Pair Corralation between Franklin Mutual and Franklin Income
Assuming the 90 days horizon Franklin Mutual Beacon is expected to generate 2.07 times more return on investment than Franklin Income. However, Franklin Mutual is 2.07 times more volatile than Franklin Income Fund. It trades about 0.04 of its potential returns per unit of risk. Franklin Income Fund is currently generating about 0.09 per unit of risk. If you would invest 1,477 in Franklin Mutual Beacon on August 29, 2024 and sell it today you would earn a total of 259.00 from holding Franklin Mutual Beacon or generate 17.54% return on investment over 90 days.

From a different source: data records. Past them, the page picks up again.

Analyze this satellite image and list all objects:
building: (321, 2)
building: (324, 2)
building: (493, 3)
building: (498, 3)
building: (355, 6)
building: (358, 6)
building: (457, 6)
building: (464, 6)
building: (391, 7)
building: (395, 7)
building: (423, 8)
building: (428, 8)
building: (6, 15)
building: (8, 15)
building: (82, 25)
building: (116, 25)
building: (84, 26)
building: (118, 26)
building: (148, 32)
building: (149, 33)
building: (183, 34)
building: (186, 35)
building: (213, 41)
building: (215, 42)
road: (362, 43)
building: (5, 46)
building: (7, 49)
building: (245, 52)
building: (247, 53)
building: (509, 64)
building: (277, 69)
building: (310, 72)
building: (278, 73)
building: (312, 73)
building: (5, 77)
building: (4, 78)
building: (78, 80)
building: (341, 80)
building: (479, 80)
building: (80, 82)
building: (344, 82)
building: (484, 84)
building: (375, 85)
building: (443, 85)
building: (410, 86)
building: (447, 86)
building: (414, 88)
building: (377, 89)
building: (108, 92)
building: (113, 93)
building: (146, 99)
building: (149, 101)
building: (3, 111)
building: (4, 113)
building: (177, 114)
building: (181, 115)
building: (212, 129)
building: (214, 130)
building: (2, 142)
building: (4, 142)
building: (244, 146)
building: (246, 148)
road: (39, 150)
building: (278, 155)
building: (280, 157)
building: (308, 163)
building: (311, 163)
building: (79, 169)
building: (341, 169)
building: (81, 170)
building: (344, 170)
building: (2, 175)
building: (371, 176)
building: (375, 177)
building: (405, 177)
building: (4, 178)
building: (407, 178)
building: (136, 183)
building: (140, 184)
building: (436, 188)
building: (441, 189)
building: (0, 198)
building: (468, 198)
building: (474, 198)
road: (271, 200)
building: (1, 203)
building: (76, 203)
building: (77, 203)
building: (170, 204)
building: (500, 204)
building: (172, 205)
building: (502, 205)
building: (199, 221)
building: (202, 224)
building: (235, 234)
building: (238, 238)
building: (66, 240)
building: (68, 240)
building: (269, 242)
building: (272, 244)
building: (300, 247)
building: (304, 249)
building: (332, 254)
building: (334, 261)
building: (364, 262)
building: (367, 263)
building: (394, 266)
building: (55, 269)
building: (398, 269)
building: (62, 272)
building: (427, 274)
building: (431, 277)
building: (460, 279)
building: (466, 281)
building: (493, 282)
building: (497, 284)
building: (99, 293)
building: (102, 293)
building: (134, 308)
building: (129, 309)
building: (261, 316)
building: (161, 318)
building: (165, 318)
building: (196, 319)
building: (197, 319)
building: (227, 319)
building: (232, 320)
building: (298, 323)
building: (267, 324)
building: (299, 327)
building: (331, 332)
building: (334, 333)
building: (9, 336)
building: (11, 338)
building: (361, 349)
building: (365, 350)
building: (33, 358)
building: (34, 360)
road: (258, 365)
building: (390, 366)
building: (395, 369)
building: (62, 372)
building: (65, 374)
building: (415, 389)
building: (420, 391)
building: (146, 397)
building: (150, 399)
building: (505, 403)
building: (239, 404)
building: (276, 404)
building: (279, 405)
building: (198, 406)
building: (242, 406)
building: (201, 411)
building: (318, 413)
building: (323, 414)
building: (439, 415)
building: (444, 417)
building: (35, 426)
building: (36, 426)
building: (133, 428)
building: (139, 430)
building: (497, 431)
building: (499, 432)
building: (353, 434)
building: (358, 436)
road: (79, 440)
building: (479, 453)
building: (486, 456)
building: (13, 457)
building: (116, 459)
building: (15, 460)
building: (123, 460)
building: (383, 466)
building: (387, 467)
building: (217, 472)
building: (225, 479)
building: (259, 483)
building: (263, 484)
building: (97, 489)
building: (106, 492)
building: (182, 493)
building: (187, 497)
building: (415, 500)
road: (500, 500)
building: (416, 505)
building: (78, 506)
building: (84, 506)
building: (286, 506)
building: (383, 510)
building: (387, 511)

Time Period | 3 Months [change] |
Direction | Moves Together |
Strength | Very Weak |
Accuracy | 100.0% |
Values | Daily Returns |
Franklin Mutual Beacon vs. Franklin Income Fund
Performance |
Timeline |
Franklin Mutual Beacon |
Franklin Income |
Franklin Mutual and Franklin Income Volatility Contrast
Predicted Return Density |
Returns |
Pair Trading with Franklin Mutual and Franklin Income
The main advantage of trading using opposite Franklin Mutual and Franklin Income positions is that it hedges away some unsystematic risk. Because of two separate transactions, even if Franklin Mutual position performs unexpectedly, Franklin Income can make up some of the losses. Pair trading also minimizes risk from directional movements in the market. For example, if an entire industry or sector drops because of unexpected headlines, the short position in Franklin Income will offset losses from the drop in Franklin Income's long position.Franklin Mutual vs. Templeton Developing Markets | Franklin Mutual vs. Franklin Mutual Global | Franklin Mutual vs. Franklin Mutual Global | Franklin Mutual vs. Templeton Foreign Fund |
Franklin Income vs. Franklin Mutual Beacon | Franklin Income vs. Templeton Developing Markets | Franklin Income vs. Franklin Mutual Global | Franklin Income vs. Franklin Mutual Global |
Check out your portfolio center.Note that this page's information should be used as a complementary analysis to find the right mix of equity instruments to add to your existing portfolios or create a brand new portfolio. You can also try the Alpha Finder module to use alpha and beta coefficients to find investment opportunities after accounting for the risk.